Barring an "early" Gore capitulation, and notwithstanding short term rallies which we continue to believe are additional shorting opportunities, like the current rally from yesterday's low, we believe there is much more loss to come during only the next few weeks before yearend as a severe selling climax develops with both public and professional capitulation, which heretofore has been virtually non-existent. Only insiders have been steadfastly bearish during this bear market decline to date, and that certainly is not bullish. Individual investors have remained complacent having not yet finished their year end tax loss selling or their margin account forced liquidations. Investment newsletter bulls are as bullish as they were at the market highs which is another incredibly bearish contrarian sentiment indicator. If Gore capitulates very soon, then investors won't likely capitulate before yearend, and we would expect only a weak year end rally will result, for which we will not close out our client's long standing short positions, nor will we even likely hedge them.
As long as traders continue to try to catch a falling knife by repeatedly calling the bottom before such a selling panic occurs, which has now become almost a daily event now, up from weekly previously, the more they will be whipsawed and have to capitulate and reverse their position, thus contributing to the selling panic necessary for a significant bottom. Although there has already been some $3.6 trillion lost in US publicly trade equity capitalization, we continue to expect at least a $4-5 trillion loss in the current bear market, creating enough negative wealth effect for a US-led global recession, in the first of several recessions and second of many bear markets in this 12- to 20-year Supercycle bear market period.

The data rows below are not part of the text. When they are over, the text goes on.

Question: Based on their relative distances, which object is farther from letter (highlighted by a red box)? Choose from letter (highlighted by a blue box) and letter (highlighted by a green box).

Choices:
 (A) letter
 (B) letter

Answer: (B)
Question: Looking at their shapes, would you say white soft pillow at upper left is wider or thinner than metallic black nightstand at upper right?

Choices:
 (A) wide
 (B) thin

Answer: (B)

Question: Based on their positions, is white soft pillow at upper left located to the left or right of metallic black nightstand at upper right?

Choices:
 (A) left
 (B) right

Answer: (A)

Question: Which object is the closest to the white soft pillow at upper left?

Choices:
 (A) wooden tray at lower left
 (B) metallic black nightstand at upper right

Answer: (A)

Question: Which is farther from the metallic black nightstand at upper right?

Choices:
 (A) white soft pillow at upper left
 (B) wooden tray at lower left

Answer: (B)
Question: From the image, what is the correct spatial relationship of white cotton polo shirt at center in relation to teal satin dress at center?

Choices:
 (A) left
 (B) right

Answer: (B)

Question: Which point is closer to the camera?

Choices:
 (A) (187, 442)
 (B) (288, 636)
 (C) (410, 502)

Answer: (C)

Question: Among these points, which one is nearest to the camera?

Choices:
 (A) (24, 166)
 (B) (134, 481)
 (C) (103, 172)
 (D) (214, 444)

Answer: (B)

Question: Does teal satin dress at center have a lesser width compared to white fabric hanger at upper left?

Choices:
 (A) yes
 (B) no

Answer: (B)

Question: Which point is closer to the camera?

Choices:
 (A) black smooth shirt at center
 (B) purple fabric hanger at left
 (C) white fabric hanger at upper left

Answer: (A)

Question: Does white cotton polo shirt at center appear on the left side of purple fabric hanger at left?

So far, a MCHVIE (renamed a mass-correlation, hyper-volatility, illiquidity event) is only evident between the NYSE, NASDAQ (including international equivalents) and high yield or junk bonds (e.g., refer to a chart of HIF), but eventually derivative rollover illiquidity will cause other bond market sectors, certain commodities and the US dollar to join in with even more massive bear market ending selling climaxes.